26 June 2017

Human cloning: difficulties and prospects

How close are we to the first successful human cloning?

Ilya Khel, hi-news.ru , based on the materials of the Futurism website: Abby Norman, How Close Are We to Successfully Cloning the First Human?

Cloning people has become an extremely popular science fiction plot, and we have already despaired of waiting for it to step off the pages and screens into real life. However, in fact, we can be much closer to this than the usual fantastic heroes. At least from the point of view of science. The obstacles that stand between us may have less to do with the process and more to do with its potential consequences and ethical warfare. Although science has come a long way in this direction in the last century, when it came to cloning a menagerie of animals, humans and primates, there were always insurmountable obstacles. We have already learned how to clone human cells. What's next?

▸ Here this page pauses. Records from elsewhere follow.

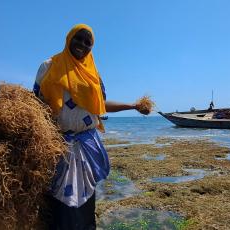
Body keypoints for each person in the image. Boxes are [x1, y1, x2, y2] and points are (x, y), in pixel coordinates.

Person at [33, 23, 149, 230]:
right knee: (59, 204)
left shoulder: (93, 75)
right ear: (69, 38)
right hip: (58, 146)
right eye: (79, 38)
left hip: (86, 145)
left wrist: (133, 105)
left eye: (88, 42)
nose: (82, 45)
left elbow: (100, 107)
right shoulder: (49, 66)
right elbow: (35, 104)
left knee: (86, 203)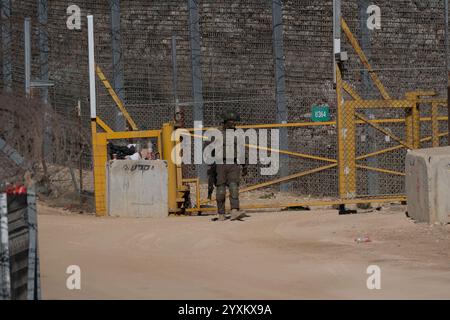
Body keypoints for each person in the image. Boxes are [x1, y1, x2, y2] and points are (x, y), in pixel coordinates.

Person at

The surprisingly complex concept of cloning boils down to a fairly simple (in theory, at least) practice: you need to take two cells of the same animal – one of them will be the egg from which you removed the DNA. You take DNA from another somatic cell and put it inside a DNA-deprived cell. Any offspring of this cell will be genetically identical to the parent cell. While in humans reproduction is the result of combining two cells (one from each parent, each with its own DNA), the method of cellular photocopy does take place in nature. Bacteria reproduce in the process of double division: each time a bacterium divides, its DNA also divides, so each new bacterium is genetically identical to its predecessor. Unless some mutations occur in the process – and even then they can be a survival mechanism by design and function. Such mutations allow bacteria, for example, to develop resistance to antibiotics that try to destroy them. On the other hand, some mutations are fatal to the organism or do not allow it to be born at all. And although it may seem that the choice inherent in cloning can bypass these potential genetic disadvantages, scientists have found that it is not necessary.

What do the experts say?

Although Dolly the sheep is considered the most famous animal that has ever been cloned with the help of science, she is obviously not the only one of her kind: scientists have cloned mice, cats and several types of cattle in addition to sheep. Cloning cows in recent years has provided scientists with an understanding of why they are not doing everything: starting with problems with implantation and ending with the aforementioned mutations that lead to the death of offspring. Harris Levin, a professor in the Department of Evolution and Ecology at the University of California, Davis, and his colleagues published a paper on the effects of cloning on gene expression in the journal Proceedings of the National Academy of Sciences back in 2016. In a press release of the study, Levin noted that the results proved invaluable for improving animal cloning techniques, but their discoveries "also highlighted the need for a strict ban on human cloning for any purpose."

Creating whole mammals using reproductive cloning has proven to be a difficult process both practically and ethically, says Stanford University lawyer and ethicist Hank Greeley:

"I think no one understood how difficult it would be to clone some species and easy to clone others. Cats are easy, dogs are difficult, mice are easy, rats are difficult, humans and other primates are very difficult."

Cloning human cells may, on the contrary, be much more applicable to humans. Scientists call this process "therapeutic" cloning, that is, cloning for therapeutic, therapeutic purposes, and distinguish it from traditional cloning, which has a reproductive background. In 2014, scientists created human stem cells using the same cloning technique with which they created Dolly the sheep. Since stem cells can be made to become any cells of the body, they will be extremely useful in the treatment of diseases – especially genetic diseases or when a patient needs a transplant of another organ, the donor of which is often unavailable. This potential application is on the way: earlier this year, a Japanese woman suffering from age-related macular degeneration was treated with induced pluripotent stem cells created from her own skin and transplanted onto her retina. Her eyesight has improved.

Most interested people agree that we are approaching the milestone of successful human cloning. 30% of respondents say that the first person will be cloned by 2020. What do you think?